Nash said the deputy, whose name she did not recall, was in terrible shape, with sores across his scrotum and a large ulcer on the base of his penis. Still, she said, Fye wanted him out of the infirmary.
“Something happened in the infirmary, and Dr. Fye got mad with him and … told him, `I’m not treating you anymore,’ and sent him to the hole,” Nash testified.
Nash said she later visited the former deputy and was shocked by what she found.
“He was on his knees … and I said, `Stand up,’” she testified. “He said, `I can’t stand.’ I said, `I need to see you. Do you have a dead rodent in there, because it stinks,’ and he said, `I’ve been in here for two months and no one has given me any help.’”
Entering the cell, Nash said she found green slime had drained over the man’s penis and testicles and that his groin and thighs were so swollen he couldn’t walk.
Nash said she was so put off that she contacted the warden, who arranged for the former deputy to be returned to the infirmary so he could be properly cared for.
========
## Task requirements
1 > From the article on Nash's testimony, list every physical sign on the former deputy's body that she described.
2 > Pick up the article on Nash's testimony about the former deputy after its final sentence and continue it.
========
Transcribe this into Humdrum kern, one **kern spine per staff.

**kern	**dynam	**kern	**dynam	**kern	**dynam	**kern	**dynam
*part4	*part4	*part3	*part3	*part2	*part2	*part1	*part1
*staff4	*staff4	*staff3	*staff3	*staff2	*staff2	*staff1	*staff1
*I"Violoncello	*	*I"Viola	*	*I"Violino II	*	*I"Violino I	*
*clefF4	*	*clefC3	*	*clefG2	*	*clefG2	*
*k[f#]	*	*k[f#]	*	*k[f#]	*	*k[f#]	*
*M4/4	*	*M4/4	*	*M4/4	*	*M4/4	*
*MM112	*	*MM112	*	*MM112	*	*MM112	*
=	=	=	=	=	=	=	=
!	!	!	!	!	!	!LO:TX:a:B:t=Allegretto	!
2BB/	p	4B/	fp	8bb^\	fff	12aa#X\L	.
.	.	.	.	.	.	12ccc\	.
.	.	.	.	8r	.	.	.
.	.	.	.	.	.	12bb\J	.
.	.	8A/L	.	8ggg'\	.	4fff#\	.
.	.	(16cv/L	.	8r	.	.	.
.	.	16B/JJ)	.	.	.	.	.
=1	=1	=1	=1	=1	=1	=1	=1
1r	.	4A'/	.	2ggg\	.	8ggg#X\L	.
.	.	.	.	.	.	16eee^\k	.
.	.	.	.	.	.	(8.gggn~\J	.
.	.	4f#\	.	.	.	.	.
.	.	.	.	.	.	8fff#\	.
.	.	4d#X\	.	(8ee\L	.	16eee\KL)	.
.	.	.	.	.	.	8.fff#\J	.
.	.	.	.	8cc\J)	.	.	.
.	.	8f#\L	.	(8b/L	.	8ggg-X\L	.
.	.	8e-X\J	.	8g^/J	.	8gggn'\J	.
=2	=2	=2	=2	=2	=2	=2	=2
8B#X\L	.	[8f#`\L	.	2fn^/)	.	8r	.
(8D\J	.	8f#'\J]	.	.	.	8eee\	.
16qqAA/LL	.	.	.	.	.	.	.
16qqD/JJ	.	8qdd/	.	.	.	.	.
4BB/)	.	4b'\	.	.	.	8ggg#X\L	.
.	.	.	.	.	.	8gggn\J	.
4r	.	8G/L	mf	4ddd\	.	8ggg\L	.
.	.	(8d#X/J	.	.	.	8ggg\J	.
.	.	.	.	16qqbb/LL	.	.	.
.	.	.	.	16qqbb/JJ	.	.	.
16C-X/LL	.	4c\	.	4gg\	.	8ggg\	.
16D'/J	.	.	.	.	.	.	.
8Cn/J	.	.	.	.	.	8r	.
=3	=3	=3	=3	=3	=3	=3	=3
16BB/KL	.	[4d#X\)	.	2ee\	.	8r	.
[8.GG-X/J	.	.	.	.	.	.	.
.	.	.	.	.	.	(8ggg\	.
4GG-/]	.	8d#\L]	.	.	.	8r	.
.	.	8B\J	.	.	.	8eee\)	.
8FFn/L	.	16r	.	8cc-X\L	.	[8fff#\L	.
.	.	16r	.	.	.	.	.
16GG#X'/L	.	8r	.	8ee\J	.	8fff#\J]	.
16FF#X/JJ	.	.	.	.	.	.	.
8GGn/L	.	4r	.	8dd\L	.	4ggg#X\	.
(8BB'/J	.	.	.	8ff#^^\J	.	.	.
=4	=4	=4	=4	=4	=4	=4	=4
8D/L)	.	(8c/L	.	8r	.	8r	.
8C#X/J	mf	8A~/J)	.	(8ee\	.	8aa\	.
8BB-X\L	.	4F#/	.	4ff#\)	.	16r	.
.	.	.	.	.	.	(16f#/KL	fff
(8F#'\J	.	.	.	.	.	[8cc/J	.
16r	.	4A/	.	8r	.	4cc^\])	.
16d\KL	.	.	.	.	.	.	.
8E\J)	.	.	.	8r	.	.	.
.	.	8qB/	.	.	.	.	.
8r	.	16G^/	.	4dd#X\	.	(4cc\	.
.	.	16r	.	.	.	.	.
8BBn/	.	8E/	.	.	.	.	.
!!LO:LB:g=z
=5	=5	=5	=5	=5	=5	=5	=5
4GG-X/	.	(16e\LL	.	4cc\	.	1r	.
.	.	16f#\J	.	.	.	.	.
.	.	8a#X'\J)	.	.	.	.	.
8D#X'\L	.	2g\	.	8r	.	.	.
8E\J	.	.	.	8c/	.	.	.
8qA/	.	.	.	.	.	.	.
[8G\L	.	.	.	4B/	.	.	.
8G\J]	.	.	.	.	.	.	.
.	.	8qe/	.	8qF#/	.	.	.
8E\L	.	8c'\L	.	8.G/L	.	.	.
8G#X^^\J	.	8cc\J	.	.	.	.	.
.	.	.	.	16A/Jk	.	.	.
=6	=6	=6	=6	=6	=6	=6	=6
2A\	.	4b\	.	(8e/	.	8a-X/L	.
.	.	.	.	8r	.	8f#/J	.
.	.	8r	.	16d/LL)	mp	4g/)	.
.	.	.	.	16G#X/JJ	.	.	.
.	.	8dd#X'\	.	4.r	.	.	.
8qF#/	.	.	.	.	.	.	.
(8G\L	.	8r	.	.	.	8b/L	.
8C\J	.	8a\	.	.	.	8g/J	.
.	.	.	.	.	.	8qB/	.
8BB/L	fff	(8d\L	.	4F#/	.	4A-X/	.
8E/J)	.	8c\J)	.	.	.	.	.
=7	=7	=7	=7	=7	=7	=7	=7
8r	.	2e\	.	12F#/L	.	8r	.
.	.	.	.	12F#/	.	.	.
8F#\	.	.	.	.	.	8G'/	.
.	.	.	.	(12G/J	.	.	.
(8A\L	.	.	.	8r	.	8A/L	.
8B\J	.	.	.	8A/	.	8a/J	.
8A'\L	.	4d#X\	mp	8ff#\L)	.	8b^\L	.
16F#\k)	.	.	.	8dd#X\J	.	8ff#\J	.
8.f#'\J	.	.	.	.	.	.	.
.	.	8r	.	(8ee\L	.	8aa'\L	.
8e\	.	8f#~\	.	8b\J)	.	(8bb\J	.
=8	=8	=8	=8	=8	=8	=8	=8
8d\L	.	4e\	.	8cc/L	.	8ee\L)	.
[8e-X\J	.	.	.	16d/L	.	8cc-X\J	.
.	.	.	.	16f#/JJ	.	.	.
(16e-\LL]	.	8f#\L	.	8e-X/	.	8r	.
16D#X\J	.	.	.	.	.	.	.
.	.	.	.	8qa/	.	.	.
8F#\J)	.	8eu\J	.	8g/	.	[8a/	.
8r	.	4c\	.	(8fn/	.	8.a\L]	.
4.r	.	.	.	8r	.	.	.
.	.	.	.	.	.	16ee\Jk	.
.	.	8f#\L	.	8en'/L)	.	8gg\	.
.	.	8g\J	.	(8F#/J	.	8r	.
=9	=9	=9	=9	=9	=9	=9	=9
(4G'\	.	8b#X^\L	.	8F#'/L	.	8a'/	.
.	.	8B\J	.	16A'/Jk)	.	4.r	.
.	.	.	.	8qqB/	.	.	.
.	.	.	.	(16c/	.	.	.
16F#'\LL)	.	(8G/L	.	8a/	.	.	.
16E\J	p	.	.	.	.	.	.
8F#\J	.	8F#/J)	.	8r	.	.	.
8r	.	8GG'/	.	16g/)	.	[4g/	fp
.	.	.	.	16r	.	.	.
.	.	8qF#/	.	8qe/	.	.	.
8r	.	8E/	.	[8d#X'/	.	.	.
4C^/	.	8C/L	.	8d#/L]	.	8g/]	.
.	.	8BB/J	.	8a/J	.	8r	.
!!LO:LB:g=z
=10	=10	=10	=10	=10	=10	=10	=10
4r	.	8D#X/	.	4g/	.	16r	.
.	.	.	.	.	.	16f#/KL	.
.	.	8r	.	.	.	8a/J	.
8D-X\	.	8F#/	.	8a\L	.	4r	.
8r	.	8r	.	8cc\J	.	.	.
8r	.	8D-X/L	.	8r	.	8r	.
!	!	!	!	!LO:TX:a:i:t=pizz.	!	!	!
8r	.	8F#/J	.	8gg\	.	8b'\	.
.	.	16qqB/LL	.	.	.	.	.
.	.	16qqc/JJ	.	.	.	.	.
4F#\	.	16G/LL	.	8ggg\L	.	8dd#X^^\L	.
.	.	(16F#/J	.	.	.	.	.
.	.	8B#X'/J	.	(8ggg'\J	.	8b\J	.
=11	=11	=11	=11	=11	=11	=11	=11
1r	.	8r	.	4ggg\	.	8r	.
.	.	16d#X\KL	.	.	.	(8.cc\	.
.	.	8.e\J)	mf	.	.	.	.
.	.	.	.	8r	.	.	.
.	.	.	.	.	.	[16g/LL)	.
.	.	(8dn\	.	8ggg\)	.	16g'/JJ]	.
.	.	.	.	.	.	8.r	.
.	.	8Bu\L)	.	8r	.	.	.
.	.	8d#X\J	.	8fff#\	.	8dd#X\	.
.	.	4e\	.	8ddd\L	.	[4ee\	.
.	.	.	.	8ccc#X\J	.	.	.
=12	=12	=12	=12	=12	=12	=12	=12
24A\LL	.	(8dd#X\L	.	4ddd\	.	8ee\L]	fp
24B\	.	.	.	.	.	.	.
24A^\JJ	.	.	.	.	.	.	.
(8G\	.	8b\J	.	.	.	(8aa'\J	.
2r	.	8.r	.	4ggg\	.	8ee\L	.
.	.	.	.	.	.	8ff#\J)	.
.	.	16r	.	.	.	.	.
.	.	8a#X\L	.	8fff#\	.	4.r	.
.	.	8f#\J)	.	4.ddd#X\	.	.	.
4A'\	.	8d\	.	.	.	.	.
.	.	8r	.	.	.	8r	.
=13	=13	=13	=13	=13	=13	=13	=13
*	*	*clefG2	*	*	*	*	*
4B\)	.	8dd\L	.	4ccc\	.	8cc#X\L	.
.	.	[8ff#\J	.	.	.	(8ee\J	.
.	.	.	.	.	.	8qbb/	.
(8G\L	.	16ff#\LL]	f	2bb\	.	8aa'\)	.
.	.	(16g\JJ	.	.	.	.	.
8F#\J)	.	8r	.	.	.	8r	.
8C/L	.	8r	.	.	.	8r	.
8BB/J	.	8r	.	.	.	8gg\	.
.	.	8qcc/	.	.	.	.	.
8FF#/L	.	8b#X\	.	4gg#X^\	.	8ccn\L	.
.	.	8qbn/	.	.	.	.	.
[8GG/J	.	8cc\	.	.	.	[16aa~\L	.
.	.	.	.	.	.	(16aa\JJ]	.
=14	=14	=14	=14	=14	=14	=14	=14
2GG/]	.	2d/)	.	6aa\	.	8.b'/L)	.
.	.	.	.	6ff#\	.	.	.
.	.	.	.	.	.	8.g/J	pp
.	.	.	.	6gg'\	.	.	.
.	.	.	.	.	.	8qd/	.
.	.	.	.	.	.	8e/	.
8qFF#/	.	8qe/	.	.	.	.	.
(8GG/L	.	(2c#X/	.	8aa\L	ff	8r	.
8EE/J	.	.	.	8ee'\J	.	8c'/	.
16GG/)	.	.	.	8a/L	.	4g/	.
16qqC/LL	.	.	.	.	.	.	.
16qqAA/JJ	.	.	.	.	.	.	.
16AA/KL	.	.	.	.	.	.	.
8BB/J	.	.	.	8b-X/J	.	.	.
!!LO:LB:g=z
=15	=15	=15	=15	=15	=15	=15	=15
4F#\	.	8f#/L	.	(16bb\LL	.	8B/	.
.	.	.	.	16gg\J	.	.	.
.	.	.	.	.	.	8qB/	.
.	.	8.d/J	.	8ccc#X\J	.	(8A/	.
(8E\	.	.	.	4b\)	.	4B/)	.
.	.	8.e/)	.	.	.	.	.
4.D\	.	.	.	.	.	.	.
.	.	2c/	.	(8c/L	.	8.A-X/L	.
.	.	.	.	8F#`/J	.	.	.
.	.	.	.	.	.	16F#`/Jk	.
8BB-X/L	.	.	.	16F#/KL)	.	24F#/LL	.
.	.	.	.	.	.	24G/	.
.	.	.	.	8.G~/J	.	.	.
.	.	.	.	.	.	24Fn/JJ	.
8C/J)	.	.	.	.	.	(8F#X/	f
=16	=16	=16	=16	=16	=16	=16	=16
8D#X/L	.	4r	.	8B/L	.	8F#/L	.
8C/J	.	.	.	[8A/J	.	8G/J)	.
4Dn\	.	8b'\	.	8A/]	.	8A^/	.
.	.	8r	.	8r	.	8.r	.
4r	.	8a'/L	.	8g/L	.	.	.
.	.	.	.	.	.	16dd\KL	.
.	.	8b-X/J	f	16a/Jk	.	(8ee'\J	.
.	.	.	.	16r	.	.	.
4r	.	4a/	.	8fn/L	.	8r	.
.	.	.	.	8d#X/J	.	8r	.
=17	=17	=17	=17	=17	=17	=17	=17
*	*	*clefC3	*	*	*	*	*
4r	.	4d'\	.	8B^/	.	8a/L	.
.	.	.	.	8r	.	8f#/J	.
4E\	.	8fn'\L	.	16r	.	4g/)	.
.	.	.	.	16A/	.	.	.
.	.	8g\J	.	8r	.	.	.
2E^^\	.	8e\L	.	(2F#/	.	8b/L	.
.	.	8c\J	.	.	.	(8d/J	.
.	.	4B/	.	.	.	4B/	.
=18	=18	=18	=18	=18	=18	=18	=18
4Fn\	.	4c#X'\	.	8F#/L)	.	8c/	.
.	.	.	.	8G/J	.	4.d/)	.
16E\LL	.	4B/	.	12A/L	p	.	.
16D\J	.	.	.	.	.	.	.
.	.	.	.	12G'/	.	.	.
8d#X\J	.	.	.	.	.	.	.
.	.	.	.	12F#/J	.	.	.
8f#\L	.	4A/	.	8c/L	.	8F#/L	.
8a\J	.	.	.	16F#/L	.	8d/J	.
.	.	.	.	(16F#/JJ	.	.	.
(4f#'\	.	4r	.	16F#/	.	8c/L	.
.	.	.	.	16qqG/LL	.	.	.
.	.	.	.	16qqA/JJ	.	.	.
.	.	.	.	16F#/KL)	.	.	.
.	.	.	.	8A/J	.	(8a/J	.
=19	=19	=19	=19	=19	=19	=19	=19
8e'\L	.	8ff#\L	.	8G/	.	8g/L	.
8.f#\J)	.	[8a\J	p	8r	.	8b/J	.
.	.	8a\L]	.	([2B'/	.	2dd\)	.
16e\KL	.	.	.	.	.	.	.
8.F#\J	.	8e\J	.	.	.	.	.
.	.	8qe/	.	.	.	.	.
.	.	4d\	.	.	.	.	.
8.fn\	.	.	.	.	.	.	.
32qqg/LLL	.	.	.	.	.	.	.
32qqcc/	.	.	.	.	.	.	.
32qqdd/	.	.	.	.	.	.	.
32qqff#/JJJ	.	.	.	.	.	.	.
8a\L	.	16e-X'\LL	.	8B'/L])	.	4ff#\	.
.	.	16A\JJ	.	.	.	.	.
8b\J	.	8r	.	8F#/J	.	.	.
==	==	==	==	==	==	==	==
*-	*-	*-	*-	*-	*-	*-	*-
========
## Answers to the exercises
1 >
- Sores across his scrotum
- A large ulcer on the base of his penis
- Green slime drained over his penis and testicles
- A groin and thighs so swollen he couldn't walk

2 >
Nash declined to be interviewed at length for this story but said she stands by everything she said in the deposition.
The AJC was able to identify and contact the former deputy, who said Nash’s account is accurate.
The former deputy, who asked that his name not be used to protect his privacy, said Fye became angry with him after one of the caregivers in the infirmary gave him a bottle of Ensure. Even though he hadn’t asked for the drink, Fye accused him of “manipulating the nurses” to get it, he said.
“I don’t know if she was just having a bad day, but, from that point on, everything went south,” he said.
Describing the pain he experienced while he was in isolation, the former deputy said, “The words haven’t been invented for how bad that feels.”
Only after he was transferred to the state medical prison in Augusta did he get the treatment he needed, he said.
“That was definitely what happened,” he said, referring to his time in Fye’s care. “However, I’m fine now. I got away from there.”
Stuck in isolation
Stoner’s time in Fye’s medical unit was brief — just a few days in 2013 — but no less traumatic.
Denied the Xanax he had been taking and locked away in the isolation-segregation unit, he suffered a seizure on his first night and was discovered in the morning unresponsive on the floor. He later was transported by helicopter to a hospital in Macon, where he was intubated and required a ventilator to breathe.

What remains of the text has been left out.